Ecco gli uccelli. Quanto li schifo… Io un albero enorme di cachi in giardino lo avrei pure, della varietà caco moscio che è quello che occorre per questi budini ma che nn so come si chiami. Ma se ogni anno riesco a raccoglierne 4 frutti non beccati dai corvi, senza cimici sotto la corolla superiore e soprattutto che non allappano (è il termine tecnico per indicare quella reazione chimica che fa in bocca un morso a un caco non maturo. Le mucose ti si trasformano in calce e se ci bevi sopra per far passare il fastidio, ci stucchi i muri) è grasso che cola.
La fortuna è che per fare due stampini di questo dessert ce ne vuole uno solo. Basta frullare 200 grammi di polpa interna di un caco molle grande con 15 grammi di cacao in polvere per 2 minuti e versare il composto ottenuto negli stampini da budino che più vi piacciono. Io ho usato quelli di acciaio inossidabile da creme caramel. Dimenticateli in frigorifero per minimo 3 ore e sformateli quando avete voglia di dolce con pochi sensi di colpa.

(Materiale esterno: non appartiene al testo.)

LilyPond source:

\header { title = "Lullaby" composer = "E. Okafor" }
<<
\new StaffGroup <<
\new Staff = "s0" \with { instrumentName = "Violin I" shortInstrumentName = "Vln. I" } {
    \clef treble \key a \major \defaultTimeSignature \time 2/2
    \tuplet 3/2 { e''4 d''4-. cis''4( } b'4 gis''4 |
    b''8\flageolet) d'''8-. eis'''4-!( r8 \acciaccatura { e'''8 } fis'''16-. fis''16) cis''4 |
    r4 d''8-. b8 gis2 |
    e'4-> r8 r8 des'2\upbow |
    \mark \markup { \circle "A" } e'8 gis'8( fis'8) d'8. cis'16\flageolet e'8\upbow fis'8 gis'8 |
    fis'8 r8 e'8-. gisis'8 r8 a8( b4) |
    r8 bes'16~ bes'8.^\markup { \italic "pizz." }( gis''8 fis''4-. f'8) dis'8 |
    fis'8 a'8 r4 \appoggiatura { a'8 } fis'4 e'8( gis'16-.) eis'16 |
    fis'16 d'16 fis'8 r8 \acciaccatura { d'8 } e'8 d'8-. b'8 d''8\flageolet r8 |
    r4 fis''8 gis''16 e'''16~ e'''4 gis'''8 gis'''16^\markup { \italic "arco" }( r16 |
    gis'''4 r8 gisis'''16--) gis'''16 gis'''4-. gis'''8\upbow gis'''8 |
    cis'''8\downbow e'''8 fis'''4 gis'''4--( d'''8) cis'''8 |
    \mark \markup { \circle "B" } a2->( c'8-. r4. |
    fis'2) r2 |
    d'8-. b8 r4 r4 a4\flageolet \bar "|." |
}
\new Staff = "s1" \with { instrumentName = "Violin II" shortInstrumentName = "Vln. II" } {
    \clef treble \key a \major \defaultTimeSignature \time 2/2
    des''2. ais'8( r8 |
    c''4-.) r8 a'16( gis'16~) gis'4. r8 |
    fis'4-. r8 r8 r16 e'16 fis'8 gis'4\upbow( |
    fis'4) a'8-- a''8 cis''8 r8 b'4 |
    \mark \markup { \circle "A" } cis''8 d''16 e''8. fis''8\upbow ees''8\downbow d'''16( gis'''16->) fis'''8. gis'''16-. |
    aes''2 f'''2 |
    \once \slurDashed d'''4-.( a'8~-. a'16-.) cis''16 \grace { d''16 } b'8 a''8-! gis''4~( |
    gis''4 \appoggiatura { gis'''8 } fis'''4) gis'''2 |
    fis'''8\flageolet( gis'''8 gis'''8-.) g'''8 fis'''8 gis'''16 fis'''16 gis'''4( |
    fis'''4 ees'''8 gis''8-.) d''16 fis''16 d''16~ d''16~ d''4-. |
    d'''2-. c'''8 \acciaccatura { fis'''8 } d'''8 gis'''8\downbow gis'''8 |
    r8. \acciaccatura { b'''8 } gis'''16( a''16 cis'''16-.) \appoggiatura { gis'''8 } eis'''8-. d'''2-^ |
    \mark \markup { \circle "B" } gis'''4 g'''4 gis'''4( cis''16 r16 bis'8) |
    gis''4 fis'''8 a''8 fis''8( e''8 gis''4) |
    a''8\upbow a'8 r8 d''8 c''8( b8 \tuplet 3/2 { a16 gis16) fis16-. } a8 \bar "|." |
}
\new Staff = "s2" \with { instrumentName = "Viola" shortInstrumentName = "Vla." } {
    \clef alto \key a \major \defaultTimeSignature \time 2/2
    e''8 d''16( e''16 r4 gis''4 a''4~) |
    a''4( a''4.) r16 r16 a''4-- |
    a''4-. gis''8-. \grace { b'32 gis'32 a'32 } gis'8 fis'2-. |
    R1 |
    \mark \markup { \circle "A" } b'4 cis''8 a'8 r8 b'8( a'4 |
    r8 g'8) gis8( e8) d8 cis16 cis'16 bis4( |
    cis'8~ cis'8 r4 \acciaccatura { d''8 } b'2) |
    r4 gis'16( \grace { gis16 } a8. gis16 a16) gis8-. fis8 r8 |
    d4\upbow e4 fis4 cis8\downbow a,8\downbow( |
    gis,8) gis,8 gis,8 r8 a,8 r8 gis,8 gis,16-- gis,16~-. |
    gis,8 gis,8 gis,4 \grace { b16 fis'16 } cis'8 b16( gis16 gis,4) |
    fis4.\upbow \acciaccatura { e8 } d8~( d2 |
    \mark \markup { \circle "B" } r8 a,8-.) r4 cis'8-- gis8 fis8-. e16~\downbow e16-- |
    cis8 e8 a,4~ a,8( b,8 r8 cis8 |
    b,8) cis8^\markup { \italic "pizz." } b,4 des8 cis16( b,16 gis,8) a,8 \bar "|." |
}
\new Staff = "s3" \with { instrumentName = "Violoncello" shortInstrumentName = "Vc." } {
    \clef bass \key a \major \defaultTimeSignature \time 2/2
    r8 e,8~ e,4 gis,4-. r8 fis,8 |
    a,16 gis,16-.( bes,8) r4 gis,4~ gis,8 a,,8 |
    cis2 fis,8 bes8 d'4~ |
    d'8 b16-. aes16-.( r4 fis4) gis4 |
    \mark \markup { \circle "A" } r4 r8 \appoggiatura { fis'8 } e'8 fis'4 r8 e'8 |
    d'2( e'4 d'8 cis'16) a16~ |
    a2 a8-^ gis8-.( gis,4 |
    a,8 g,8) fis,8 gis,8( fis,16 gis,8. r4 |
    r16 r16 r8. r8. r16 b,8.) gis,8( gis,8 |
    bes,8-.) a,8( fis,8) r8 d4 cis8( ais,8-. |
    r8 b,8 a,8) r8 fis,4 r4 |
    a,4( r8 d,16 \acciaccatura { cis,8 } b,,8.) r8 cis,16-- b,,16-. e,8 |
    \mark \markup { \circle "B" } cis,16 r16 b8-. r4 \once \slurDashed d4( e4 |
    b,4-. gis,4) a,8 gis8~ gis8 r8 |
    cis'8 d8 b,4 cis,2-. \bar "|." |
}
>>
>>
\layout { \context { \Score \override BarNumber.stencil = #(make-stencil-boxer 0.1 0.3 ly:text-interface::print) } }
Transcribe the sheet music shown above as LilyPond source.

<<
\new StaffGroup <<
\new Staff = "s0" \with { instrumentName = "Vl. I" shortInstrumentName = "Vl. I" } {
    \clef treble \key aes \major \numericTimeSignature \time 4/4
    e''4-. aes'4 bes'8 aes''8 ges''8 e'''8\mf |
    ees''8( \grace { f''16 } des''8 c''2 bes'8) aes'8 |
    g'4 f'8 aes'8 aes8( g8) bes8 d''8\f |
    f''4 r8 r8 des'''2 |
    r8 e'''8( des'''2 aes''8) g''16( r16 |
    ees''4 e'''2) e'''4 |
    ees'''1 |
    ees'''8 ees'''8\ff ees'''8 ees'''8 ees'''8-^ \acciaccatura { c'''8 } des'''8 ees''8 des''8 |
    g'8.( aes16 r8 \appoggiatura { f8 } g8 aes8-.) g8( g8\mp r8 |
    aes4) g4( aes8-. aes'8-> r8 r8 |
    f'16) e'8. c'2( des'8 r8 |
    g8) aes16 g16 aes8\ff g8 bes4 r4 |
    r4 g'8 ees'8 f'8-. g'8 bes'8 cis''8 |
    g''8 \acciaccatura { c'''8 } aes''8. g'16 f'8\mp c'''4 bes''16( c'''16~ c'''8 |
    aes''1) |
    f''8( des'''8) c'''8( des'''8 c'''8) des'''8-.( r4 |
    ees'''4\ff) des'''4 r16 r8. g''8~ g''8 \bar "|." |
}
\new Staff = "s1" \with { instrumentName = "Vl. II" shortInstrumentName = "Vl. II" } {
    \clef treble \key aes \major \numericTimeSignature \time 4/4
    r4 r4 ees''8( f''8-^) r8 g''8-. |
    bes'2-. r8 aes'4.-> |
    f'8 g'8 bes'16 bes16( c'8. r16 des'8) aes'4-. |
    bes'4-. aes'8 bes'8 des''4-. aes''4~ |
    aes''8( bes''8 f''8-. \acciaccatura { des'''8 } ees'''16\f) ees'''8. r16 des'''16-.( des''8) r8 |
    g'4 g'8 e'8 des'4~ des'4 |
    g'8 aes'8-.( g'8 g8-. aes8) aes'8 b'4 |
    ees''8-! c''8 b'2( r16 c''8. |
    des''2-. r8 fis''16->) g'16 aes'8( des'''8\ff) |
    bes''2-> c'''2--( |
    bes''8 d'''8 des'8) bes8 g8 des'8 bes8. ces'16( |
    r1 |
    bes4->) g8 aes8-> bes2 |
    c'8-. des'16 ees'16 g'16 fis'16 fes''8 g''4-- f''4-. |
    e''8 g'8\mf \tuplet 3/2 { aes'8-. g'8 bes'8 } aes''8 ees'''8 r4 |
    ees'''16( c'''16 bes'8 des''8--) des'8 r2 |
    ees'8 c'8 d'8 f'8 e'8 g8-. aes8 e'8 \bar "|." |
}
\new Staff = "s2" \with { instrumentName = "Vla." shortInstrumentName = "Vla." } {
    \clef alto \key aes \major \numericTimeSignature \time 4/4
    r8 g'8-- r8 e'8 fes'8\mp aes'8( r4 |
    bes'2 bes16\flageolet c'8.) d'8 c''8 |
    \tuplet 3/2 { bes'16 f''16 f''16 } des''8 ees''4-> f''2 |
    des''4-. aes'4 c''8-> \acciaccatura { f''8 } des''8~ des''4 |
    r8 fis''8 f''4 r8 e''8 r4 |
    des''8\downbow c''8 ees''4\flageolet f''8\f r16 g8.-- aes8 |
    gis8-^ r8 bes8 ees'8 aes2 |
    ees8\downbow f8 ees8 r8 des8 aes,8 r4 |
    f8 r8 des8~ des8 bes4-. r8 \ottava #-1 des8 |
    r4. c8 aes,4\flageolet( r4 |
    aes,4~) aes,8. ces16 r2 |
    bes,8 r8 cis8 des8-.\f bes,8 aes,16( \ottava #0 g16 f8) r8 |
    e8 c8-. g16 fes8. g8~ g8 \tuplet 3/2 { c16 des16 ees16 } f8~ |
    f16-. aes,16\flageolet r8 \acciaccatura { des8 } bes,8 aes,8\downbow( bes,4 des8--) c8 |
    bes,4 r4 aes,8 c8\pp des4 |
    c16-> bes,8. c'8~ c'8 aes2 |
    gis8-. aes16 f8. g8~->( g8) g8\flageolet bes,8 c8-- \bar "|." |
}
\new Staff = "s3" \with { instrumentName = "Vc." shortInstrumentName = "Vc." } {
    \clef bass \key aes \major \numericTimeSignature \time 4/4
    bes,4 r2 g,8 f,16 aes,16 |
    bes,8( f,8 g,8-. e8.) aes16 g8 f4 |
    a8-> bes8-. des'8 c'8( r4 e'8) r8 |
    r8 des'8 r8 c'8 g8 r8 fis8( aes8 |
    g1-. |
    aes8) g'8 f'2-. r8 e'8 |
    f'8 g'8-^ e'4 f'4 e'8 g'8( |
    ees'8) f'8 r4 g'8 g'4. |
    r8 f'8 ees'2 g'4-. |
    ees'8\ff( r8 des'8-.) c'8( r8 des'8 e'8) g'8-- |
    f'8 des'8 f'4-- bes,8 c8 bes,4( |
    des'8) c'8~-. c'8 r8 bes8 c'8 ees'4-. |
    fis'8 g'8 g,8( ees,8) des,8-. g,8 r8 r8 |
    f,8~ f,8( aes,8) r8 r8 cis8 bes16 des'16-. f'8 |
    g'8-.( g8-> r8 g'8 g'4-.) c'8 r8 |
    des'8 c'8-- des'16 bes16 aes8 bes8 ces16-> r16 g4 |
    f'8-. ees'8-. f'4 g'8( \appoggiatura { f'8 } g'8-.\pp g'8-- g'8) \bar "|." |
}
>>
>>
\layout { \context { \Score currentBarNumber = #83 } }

A proposito del cacao in polvere apro una parentesi. Il caco molle spesso se non è proprio arancione acceso scuro non è per forza dolcissimo, quindi in unione col cacao amaro diventa un budino abbastanza punitivo da “aggiustare” con qualcosa di dolce (tipo granella di cocco in superficie o panna montata) ed ecco che il dolce fit diventa ‘na bomba calorica che a quel punto era meglio farlo con le uova, lo zucchero, la farina e amen. Perciò vi consiglio di assaggiare la polpa del cachi, e casomai non fosse dolcissima usate cacao in polvere zuccherato e non quello amaro.
Fine della ricetta. Un bacio ai pupi.